Habitar a cidade é habitar criativamente a cidade, é a relação que o indivíduo construiu
com a cidade enquanto possibilidade de uso, de uso criativo, de apropriação, de criação de
relações sociais, de criação de vínculos com essa cidade, com o sentido de necessidade e desejo.
A cidade como lugar da reunião, do encontro, da festa. Então, esse habitar é o próprio sentido
da humanidade do homem, da história como obra, como realização humana. O habitar é a
predominância do tempo cíclico, ou seja, do tempo da vida, da natureza. Habitar é, portanto,
um ato revelador da vida. Nos situa em relação aos desejos, em relação à história do lugar, aos
tempos acumulados no espaço (CARLOS, 2018; LEFEBVRE, 2001).

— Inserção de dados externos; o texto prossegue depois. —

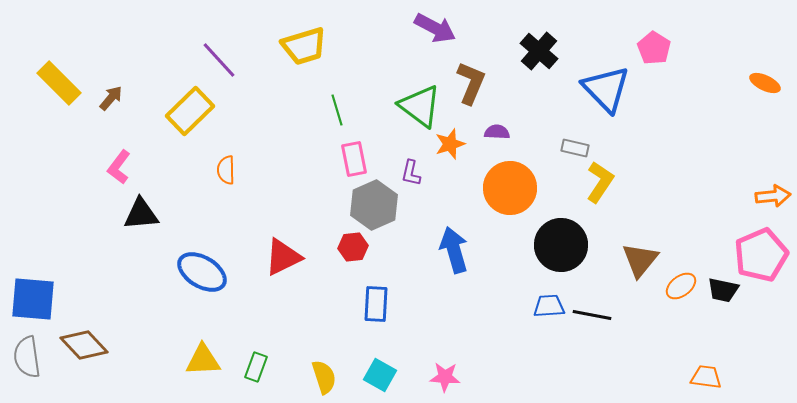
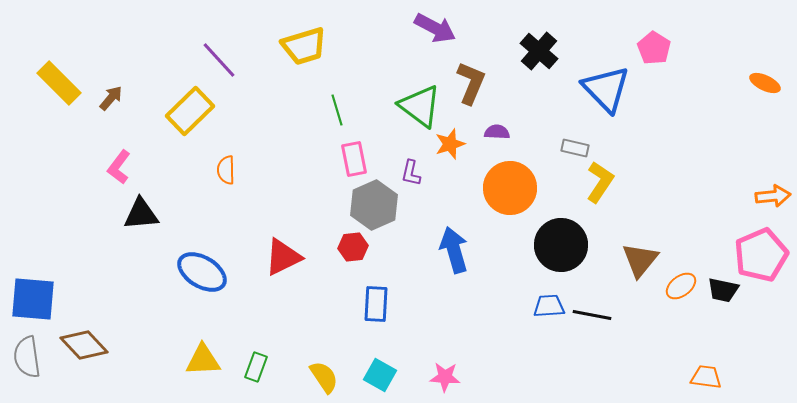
yellow semicircle at (324, 377): rotated 16 degrees counterclockwise
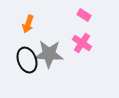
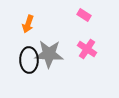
pink cross: moved 5 px right, 6 px down
black ellipse: moved 2 px right; rotated 20 degrees clockwise
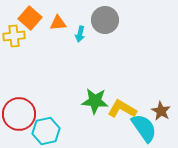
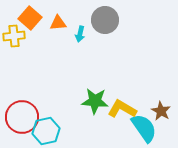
red circle: moved 3 px right, 3 px down
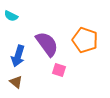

A partir da perda desse sentido de pertencimento, a dimensão poética do homem que se
constrói nas relações sociais, e a partir de sua moradia, também se esvai. A vida cotidiana vai
dar lugar a outra coisa. O habitat vai ser uma inflexão na história urbana na medida em que vai
significar o produto de uma urbanização induzida pelo processo de industrialização. Produto da
industrialização que explode as cidades e constrói as periferias desurbanizadas, sem
infraestruturas, que amontoam as pessoas, que juntam precariamente as pessoas. O habitat nada
mais é do que a negação do homem, a negação da obra (LEFEBVRE, 2001; 1999; 2006).